Theses msdpppconcat you are talking about come from the concatenate in Delay-Calibration right? This inconsistency might be due to a difference in reference SB that was used for the concatenate there and in prefactor. Are they the same between your prefactor and lofar-vlbi runs? Delay-Calibration.parset uses a hardcoded value:

https://github.com/lmorabit/lofar-vlbi/blob/8478a28002a1e6bdb8ad9c65dc7d4b3792a0b35a/Delay-Calibration.parset#L62-L63

While prefactor's default is set to None:

## concatenating the target data
! num_SBs_per_group         =  10                                                                 ## make concatenated measurement-sets with that many subbands, choose a high number if running LBA
! reference_stationSB       =  None                                                               ## station-subband number to use as reference for grouping, "None" -> use lowest frequency input data as reference

You could to try setting reference_stationSB = None in your Delay-Calbration parset or rerunning prefactor/LINC with the same reference SB. The former is probably easiest, as the latter would also require rerunning ddf-pipeline.

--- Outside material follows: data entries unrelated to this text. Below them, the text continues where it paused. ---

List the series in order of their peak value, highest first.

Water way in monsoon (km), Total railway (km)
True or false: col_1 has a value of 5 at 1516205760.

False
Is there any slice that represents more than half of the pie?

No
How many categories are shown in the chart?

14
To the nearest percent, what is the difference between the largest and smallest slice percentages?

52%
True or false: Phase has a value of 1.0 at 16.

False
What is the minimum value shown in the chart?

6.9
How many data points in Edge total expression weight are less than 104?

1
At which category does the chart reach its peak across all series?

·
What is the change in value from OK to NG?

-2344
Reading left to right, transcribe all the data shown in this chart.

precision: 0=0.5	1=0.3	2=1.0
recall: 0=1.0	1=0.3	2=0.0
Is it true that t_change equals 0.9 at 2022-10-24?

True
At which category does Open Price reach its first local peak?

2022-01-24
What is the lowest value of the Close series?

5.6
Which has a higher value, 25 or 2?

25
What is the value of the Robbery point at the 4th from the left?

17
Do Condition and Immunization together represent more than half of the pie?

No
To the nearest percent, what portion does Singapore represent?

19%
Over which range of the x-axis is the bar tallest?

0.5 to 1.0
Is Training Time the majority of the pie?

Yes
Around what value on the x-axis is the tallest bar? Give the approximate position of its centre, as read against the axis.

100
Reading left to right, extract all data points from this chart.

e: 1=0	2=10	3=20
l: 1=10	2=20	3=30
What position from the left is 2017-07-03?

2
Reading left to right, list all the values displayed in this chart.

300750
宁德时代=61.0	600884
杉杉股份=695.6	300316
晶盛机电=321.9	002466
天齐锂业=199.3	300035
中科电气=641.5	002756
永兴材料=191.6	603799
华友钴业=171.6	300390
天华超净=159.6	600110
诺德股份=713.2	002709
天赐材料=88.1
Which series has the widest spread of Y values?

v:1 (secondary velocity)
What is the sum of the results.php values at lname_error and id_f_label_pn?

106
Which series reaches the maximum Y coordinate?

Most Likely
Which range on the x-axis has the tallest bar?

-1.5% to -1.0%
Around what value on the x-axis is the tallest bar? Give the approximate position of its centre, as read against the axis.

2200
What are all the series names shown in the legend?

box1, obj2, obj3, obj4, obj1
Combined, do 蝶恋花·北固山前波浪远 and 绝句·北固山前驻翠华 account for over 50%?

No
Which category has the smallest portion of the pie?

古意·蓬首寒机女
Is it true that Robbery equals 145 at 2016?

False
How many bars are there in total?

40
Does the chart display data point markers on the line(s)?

vmahat commented 1 year ago

Okay, I will re-run Delay-Calibration (since it's quicker) -- we'll see what happens by Monday. Though, if this inconsistency between parsets was the cause then I'm surprised this hasn't happened before

vmahat commented 1 year ago

The Delay-Calibration has now finished without errors -- thanks Frits. I'll close the ticket, but perhaps we ought to change this in the Delay-Calibration parset.

lmorabit commented 1 year ago

Reopening this issue because the behaviour between pre-facet-target and delay-calibration should be the same. We had to set this because there were issues of inconsistent concatenation if it wasn't set, so this needs further investigation on how to ensure it's always the same.